I think it is important for each individual to have a specific set of goals in what they hope to achieve.
In order for you to achieve success in your sport, or anything in life, you must know HOW you are going to achieve it.
It is important to focus on the moment at hand on a consistent basis to achieve long-term goals and purposes.
If you want to establish a fun environment in sport, you must find a way to make sure that you’re providing a fun environment on a daily basis. The same goes for any other objective that you seek to achieve. You can’t simply say that you want to establish a purpose on the first day of practice, and then put it in the back of your mind for a few weeks. You must make a conscious effort to let your actions correlate with what you want to accomplish.
Our daily activities become our habits, and it is our job to make sure that our daily habits reflect our values and beliefs.
To me, two of the many purposes of sport are discipline and determination. I believe that these two aspects are exactly how we all achieve our goals. Certainly, there are differing circumstances with each individual which can lead to, or prevent, success. But, in examining the things that are within each individual’s control, discipline and determination are constants.
Almost nothing done in sports is instinctual. But, all athletes train tirelessly to try and make their actions seem as though they are instinctual. A pitcher does not have a natural instinct to cover first base when a ground ball is hit to his first baseman. But through repetitive practice and training, we make it become as instinctual as we possibly can.
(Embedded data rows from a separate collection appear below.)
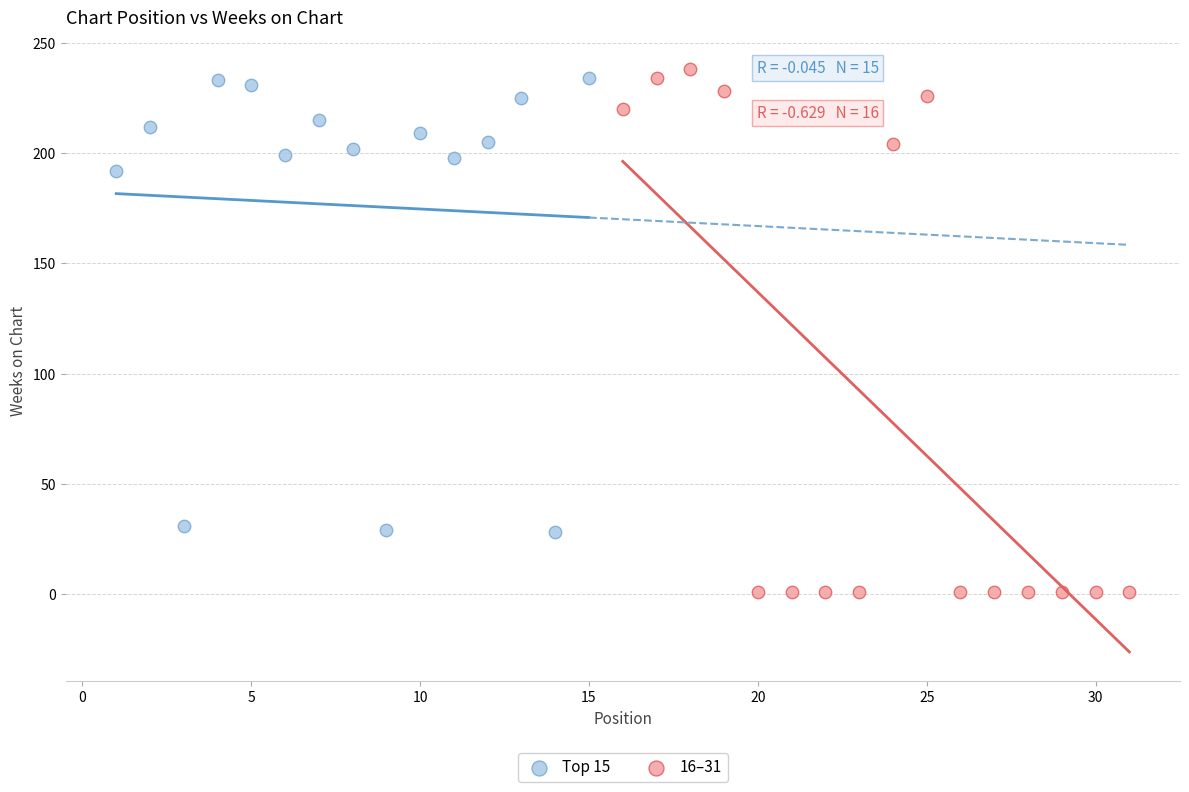

Which series has the largest Y range (max minus min)?

16–31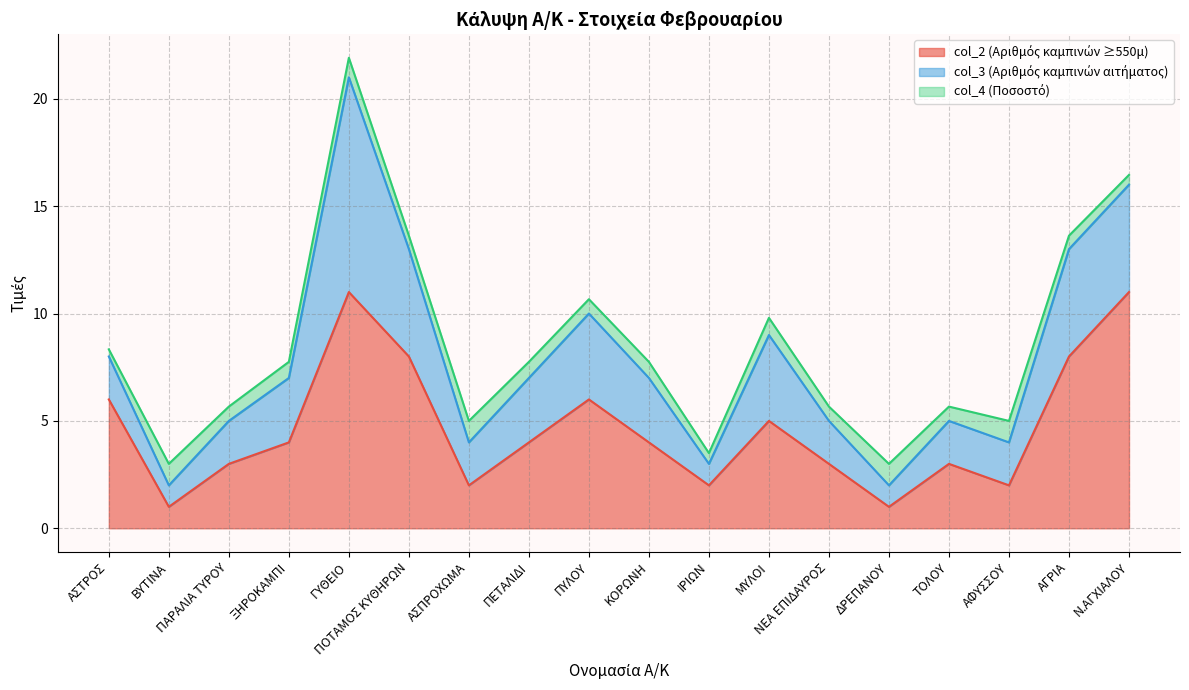

Where is the first local maximum for col_2 (Αριθμός καμπινών ≥550μ)?

ΓΥΘΕΙΟ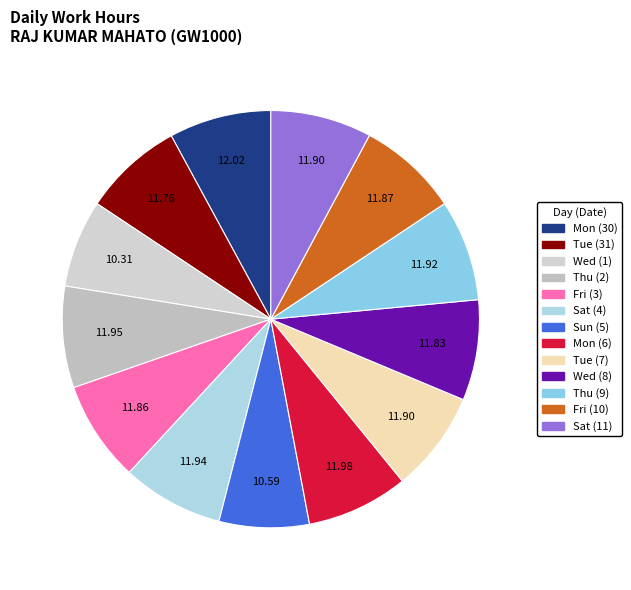

How many segments does this pie chart have?

13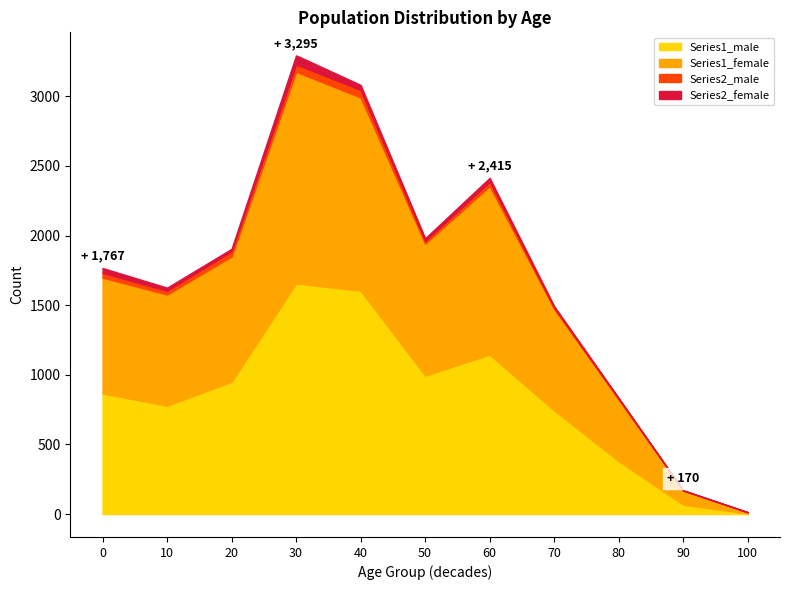

At which label is Series2_male closest to 27?

10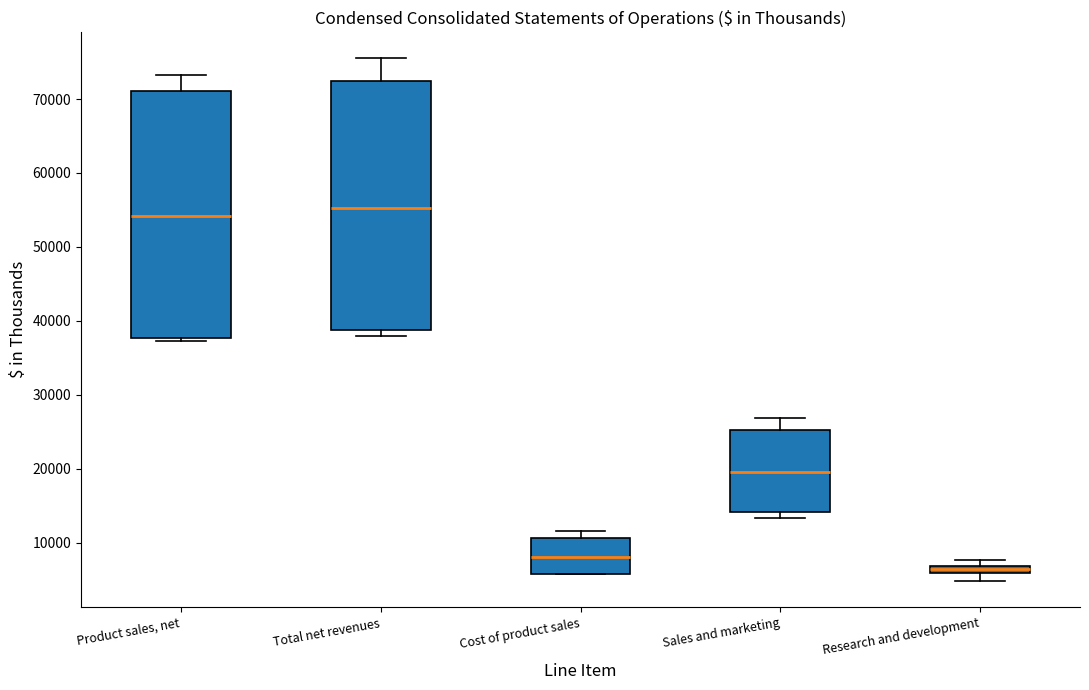

Which box's median line is the highest?

Total net revenues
It can be easy for each and every athlete to only focus on what they want to accomplish one year, two years, or even three years down the road.
But, in order for each athlete to achieve what they want to in that time span, they must first set a series of attainable short-term goals that will allow them to build up to their ultimate goal.
In talking about short-term goals, I believe that one can even benefit from setting daily goals. This includes wanting to get something accomplished on each day and at every practice.
If you are a baseball pitcher, don’t be satisfied with improving your pick off move by the end of the week. Improve your pick off move today, and then improve it again tomorrow. By the end of the week, your pick off move will be that much better than if you had put off a goal that could be accomplished immediately.
In making our habits and actions as instinctual as we possibly can, we put ourselves in position to react and adjust to anything that is thrown our way.
Failure is a part of sport, and a part of life. All of us will encounter it many times. When failure occurs, we must find our own way to get back into a successful mindset.
The way that we can quickly reacquire the feeling of success is by trusting in our routine and letting that push us through our failures and setbacks. But, in order to rely on our routine, we must first establish one. It must be one that we trust and believe in to put us in the best position to succeed. The rollercoaster of emotions that occur in sport can be difficult to overcome if we try to react separately to each situation. But, in creating a constant, positive reaction to failure, we establish consistent success.
For all of us, talking about doing a task is much easier than actually doing that task.
We can all talk about what we want to accomplish with sport. But, none of that will carry any weight unless we are willing to take the necessary steps to put it into action.
In order to accomplish our goals you must actively set yourself up to become not just a creature of habit, but a creature of positive habit. By that, I mean that we must become regimented in habits that will allow us to fulfill our established goals and purposes.